- Work order
Give the records again. Keep them exact and leave out the images.

(Exercise material begins)

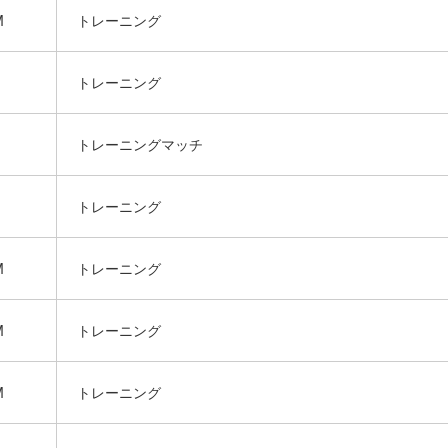
M
トレーニング
トレーニング
トレーニングマッチ
トレーニング
M
トレーニング
M
トレーニング
M
トレーニング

(Exercise material ends)

- Task response
M
トレーニング
トレーニング
トレーニングマッチ
トレーニング
M
トレーニング
M
トレーニング
M
トレーニング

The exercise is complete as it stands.